Dubai: Has the UAE fallen victim to yet another instance of international media making a mountain out of a molehill?
Newspapers and television news presenters are reporting that the UAE is building a massive man-made mountain that will trap moisture-laden air, push it into the atmosphere where it will condense and then fall as rain on an arid desert.
The theory is loosely based on what is called a rain shadow in which one side of a mountain traps moist air while another side of the ridge doesn’t.
But no UAE official or agency has confirmed the existence of any concrete plan to geoengineer a mountain.
Five years after Holland nixed the idea to build an artificial €200 billion (Dh837.76 billion) mountain as cost-prohibitive, American atmospheric scientists have confirmed that they are now simply gathering data on the atmospheric effects a similar mountain in the dry deserts of the UAE could yield.
Amid the media hype, the National Centre for Atmospheric Research (NCAR) — the US agency doing preliminary research on the feasibility of the idea — is downplaying the idea of actually building a mountain, noting it is too early to speculate on any concrete outcomes for such a geoengineering project.
NCAR scientist and lead researcher Roelof Bruintjes told Gulf News from NCAR headquarters in the US that nothing is firm “because this research is still ongoing, we do not have any results”.
In the UAE, a spokesman for the National Centre for Meteorology and Seismology told Gulf News that he didn’t have any information to share about the project either.

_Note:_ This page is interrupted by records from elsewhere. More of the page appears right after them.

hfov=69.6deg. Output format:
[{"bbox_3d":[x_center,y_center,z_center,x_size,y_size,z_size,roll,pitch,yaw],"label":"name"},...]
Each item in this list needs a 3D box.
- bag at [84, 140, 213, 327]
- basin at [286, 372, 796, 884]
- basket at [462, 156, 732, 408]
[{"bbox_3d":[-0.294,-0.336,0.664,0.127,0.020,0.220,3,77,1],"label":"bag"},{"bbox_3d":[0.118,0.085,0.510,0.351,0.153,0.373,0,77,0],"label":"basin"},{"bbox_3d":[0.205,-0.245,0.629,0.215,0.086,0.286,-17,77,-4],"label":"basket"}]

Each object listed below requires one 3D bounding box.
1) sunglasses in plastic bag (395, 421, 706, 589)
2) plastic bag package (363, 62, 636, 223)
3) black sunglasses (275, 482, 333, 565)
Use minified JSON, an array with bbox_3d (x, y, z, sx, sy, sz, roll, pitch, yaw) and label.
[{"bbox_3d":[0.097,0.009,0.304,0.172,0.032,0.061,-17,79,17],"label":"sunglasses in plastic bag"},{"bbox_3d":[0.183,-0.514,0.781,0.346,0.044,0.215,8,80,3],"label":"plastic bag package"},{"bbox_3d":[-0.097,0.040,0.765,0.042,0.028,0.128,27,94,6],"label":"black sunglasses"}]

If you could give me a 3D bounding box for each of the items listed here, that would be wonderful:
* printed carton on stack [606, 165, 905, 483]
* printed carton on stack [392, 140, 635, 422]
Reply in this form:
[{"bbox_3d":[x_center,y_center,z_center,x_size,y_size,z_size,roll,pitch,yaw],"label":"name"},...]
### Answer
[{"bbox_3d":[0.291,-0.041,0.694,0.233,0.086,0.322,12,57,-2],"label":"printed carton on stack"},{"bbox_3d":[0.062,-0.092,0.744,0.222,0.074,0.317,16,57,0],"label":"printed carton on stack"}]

Some media organisations have inaccurately attributed massive amounts of recent rainfall solely to cloud seeding by the UAE’s NCMS and suggested that if a UAE mountain were built, the very wet spring experienced of late in the Emirates could be created once again.
Not likely, if you ask global weather experts.
While cloud seeding helps create some rainfall from heavy clouds as is the case every year in the UAE, according to the World Meteorological Organisation (WMO), the major anomalies in the weather this spring, including vast amounts of precipitation, were due to El Nino’s change in sea-surface temperature, as first reported in Gulf News in September 2015.
Such weather anomalies that swamped the Arab Peninsula this year with major rain events are rare and cycle by decades and are not likely to return to the region any time soon, according to WMO advisories last year.
As for mountains, the UAE already experiences cooler temperatures in the Al Hajar mountain range on the eastern coast.
By some estimates, areas within the Al Hajar mountains receive up to 350mm of rain annually compared to only 120mm in drier inland areas of the UAE.